For one, we always had a very good backlog of the best parts of what the user wanted and we had a clear path up to the business strategy that created them. We had a great way to prioritize between teams and manage dependencies as we were aligned with our cadence but also a regular synchronization point (as well as constant interactions with the other teams in our value stream). In fact, that regular synchronization via “program increment planning” was about the only difference to a plain old scrum team. It took place over 2 days about every 10 sprints where the ARTs “inspected and adapted” and planned together for the next program increment, a la Scrum. That helped all of our schedules, for sure.
Those planning sessions were flat out productive and fun. Everyone in the value stream was there and we talked as a group and then, the ARTs broke out and did a program increment planning, built the new one and inspected and adapted through excellent retrospectives. Moreover, the “social fabric” of a very effective larger team in the ART context and in the value stream context was built. On top of that it, as I mentioned: it was fun, invigorating and, pretty much what we wanted it to be.
Another difference is that we had built in slack for innovation between program increments. We could work on our hackathon projects for about a week every quarter. Then we’d have an awesome, awesome demo and, again, we had a lot of fun as DevOps engineers. The best projects got mandatory time in the next program increment and were implemented.
One of the core values of SAFe is “respect for people and cultures”. I can attest to that. The ART I worked on bore it out anyway. We did self-organize and we did self-select on our teams. What we also had was a clear expectation of what decisions were ours to make, what needed to be made for all the teams in the value stream. This little piece, an awareness of clear decentralized control all the way through leadership in the ART, was very, very useful.
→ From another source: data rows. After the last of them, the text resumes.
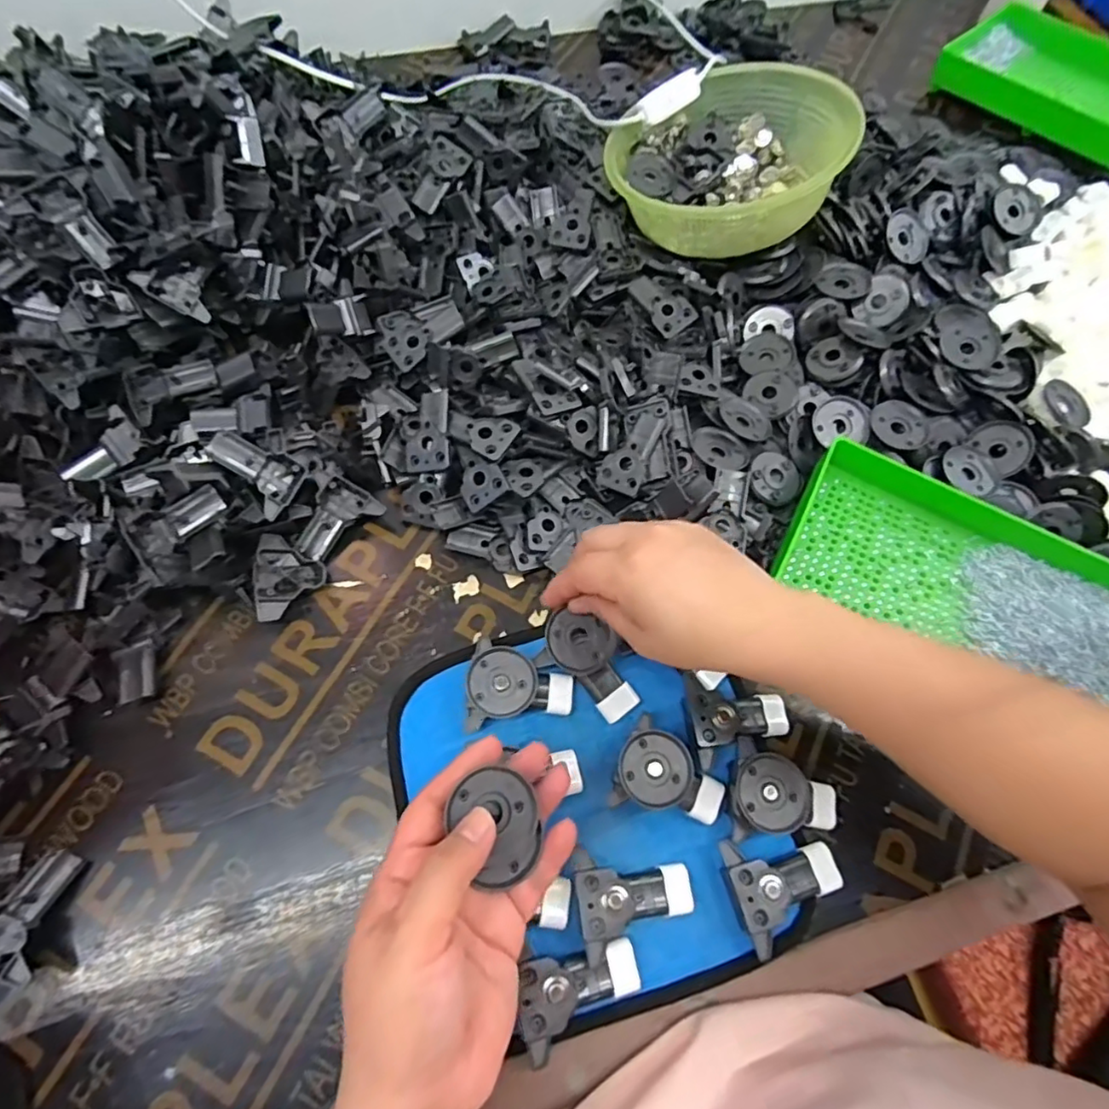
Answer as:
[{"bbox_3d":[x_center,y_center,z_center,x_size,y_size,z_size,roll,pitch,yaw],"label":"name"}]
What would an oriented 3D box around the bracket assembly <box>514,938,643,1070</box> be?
[{"bbox_3d":[0.014,0.227,0.315,0.067,0.018,0.043,-13,71,-22],"label":"bracket assembly"}]

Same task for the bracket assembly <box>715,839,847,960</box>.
[{"bbox_3d":[0.129,0.184,0.341,0.067,0.023,0.055,-18,72,-7],"label":"bracket assembly"}]

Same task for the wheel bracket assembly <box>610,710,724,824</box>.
[{"bbox_3d":[0.064,0.137,0.358,0.065,0.024,0.051,43,75,13],"label":"wheel bracket assembly"}]

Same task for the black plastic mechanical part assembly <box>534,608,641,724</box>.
[{"bbox_3d":[0.023,0.069,0.377,0.075,0.028,0.037,43,76,-6],"label":"black plastic mechanical part assembly"}]

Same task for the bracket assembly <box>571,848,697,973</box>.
[{"bbox_3d":[0.045,0.190,0.337,0.064,0.023,0.051,-11,71,-5],"label":"bracket assembly"}]

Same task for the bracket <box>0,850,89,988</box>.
[{"bbox_3d":[-0.289,0.191,0.325,0.051,0.023,0.054,21,68,6],"label":"bracket"}]

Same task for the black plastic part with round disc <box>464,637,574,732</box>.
[{"bbox_3d":[-0.021,0.081,0.379,0.064,0.024,0.053,1,71,-1],"label":"black plastic part with round disc"}]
Some things, like having the teams on a regular cadence, are decided at the program layer, because they affect everyone. Other things, like if the team is using Kanban or Scrum, or what practices of XP they want to use (pairing, test first, etc.) are still in the purview of the team. On the systems team (which is right in the middle of the SAFe picture) worked with the business and the engineering teams and we saw great visibility to the overall work in process and solid metrics and approaches to control it. I know managing WIP locally helps manage WIP globally, so I imagine what I saw was extraordinarily valuable to the “business fish”.
Really, though, as a fish what I saw was was clean water and little multi-colored flecks of food on a very regular schedule. Sometimes I could even control the colors of those flecks.
In the spirit of full disclosure, I am an extreme fan of SAFe and have been using it a long time. I was a rails engineer on a scrum team that was used as one model of SAFe initially as the company referenced in “Agile Software Requirements”, Leffingwell, though I didn’t know it at the time. The job on the system team I referenced above was something I took a pay cut to pursue specifically to experience SAFe in context, which I continue.